Skip to content

Creating visualizations for MP BioPath output

cadiachan edited this page Nov 16, 2017 · 2 revisions

make_output_files.py

This python script takes in 2 files to create a heatmap and has the option of producing a t-SNE plot and Kaplan Meier survival curve from the hierarchical clustering performed automatically as represented by the horizontal dendrogram in the heatmap for the donors (x-axis).

Number of groups (k-means) will need to be changed directly in the R-script. An additional parameter can be added so that the user can specify k-means value directly through command line. By default, k-means is 4.

All output files will be in .svg format.

Ensure that create_visuals.R is in the same folder (REQUIRED for make_output_files.py to run)

Usage

For heatmap (only) output:

python make_output_files.py [MP-BioPath output file] -p [list of pathways with colours file] -o [output name prefix]
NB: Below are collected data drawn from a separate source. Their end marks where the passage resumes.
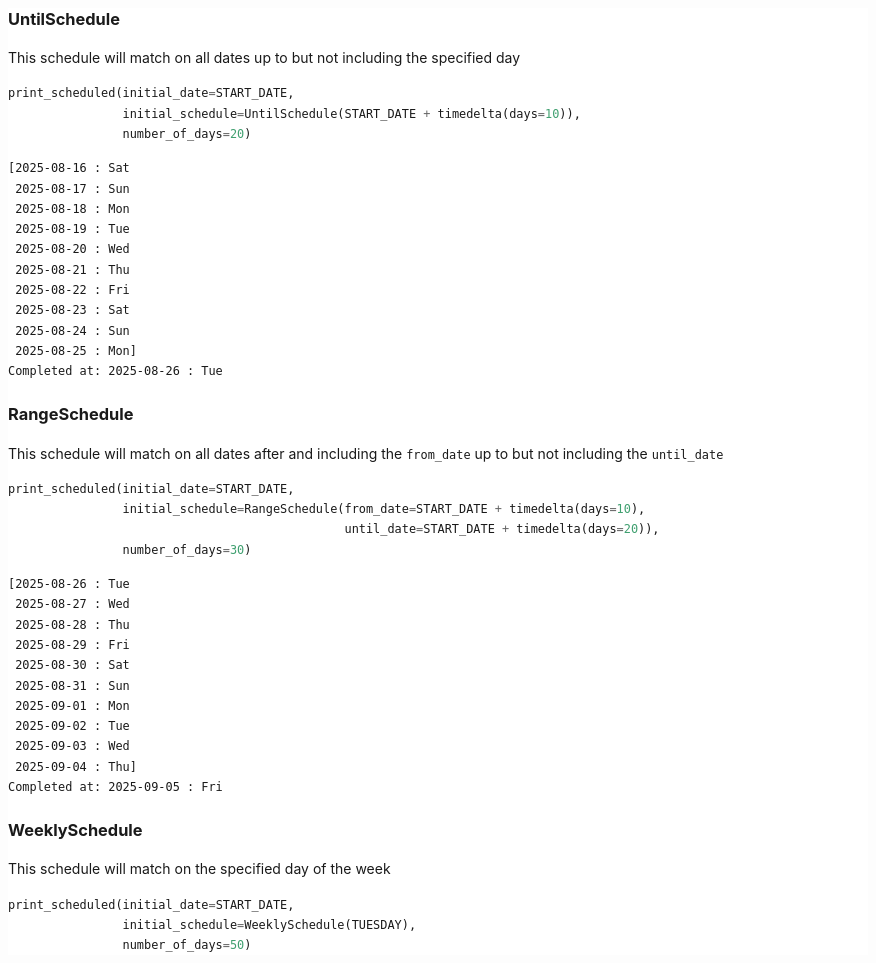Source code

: 
### UntilSchedule

This schedule will match on all dates up to but not including the specified day


```python
print_scheduled(initial_date=START_DATE,
                initial_schedule=UntilSchedule(START_DATE + timedelta(days=10)),
                number_of_days=20)
```

    [2025-08-16 : Sat
     2025-08-17 : Sun
     2025-08-18 : Mon
     2025-08-19 : Tue
     2025-08-20 : Wed
     2025-08-21 : Thu
     2025-08-22 : Fri
     2025-08-23 : Sat
     2025-08-24 : Sun
     2025-08-25 : Mon]
    Completed at: 2025-08-26 : Tue


### RangeSchedule

This schedule will match on all dates after and including the `from_date` up to but not including
the `until_date`


```python
print_scheduled(initial_date=START_DATE,
                initial_schedule=RangeSchedule(from_date=START_DATE + timedelta(days=10),
                                               until_date=START_DATE + timedelta(days=20)),
                number_of_days=30)
```

    [2025-08-26 : Tue
     2025-08-27 : Wed
     2025-08-28 : Thu
     2025-08-29 : Fri
     2025-08-30 : Sat
     2025-08-31 : Sun
     2025-09-01 : Mon
     2025-09-02 : Tue
     2025-09-03 : Wed
     2025-09-04 : Thu]
    Completed at: 2025-09-05 : Fri


### WeeklySchedule

This schedule will match on the specified day of the week


```python
print_scheduled(initial_date=START_DATE,
                initial_schedule=WeeklySchedule(TUESDAY),
                number_of_days=50)
```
For heatmap, t-SNE plot (-t) and Kaplan Meier survival curve (-k) output:

python make_output_files.py [MP-BioPath output file] -p [list of pathways with colours file] -o [output name prefix] -t -k

For no heatmap output (-h):

python make_output_files.py [MP-BioPath output file] -p [list of pathways with colours file] -o [output name prefix] -h

Notes

By default, you must provide both:

  • MP-BioPath output file
  • -p --pathway_list: List of pathways with their assigned colours

Optional parameters:

  • -o --output: For user to specify prefix of names for output files (Default = "output")
  • -m --heatmap: Will not produce heatmap file if specified (Default = TRUE)
  • -k --kaplan: Will produce Kaplan Meier survival curve if specified (Default = FALSE)
  • -t --tsne: Will produce t-SNE plot if specified (Default = FALSE)
  • -h --help: Lists all options

Note about Kaplan Meier curve:

At the time this script was written, there was no clinical data for the donors. In order to create the Kaplan Meier curve, a toy data set is used. Check R script for name of file.

This means that the Kaplan Meier part of the script currently is not taking the clustering/subgroup information from the heatmap dendrogram automatically. Changes will need to be made once clinical data is obtained.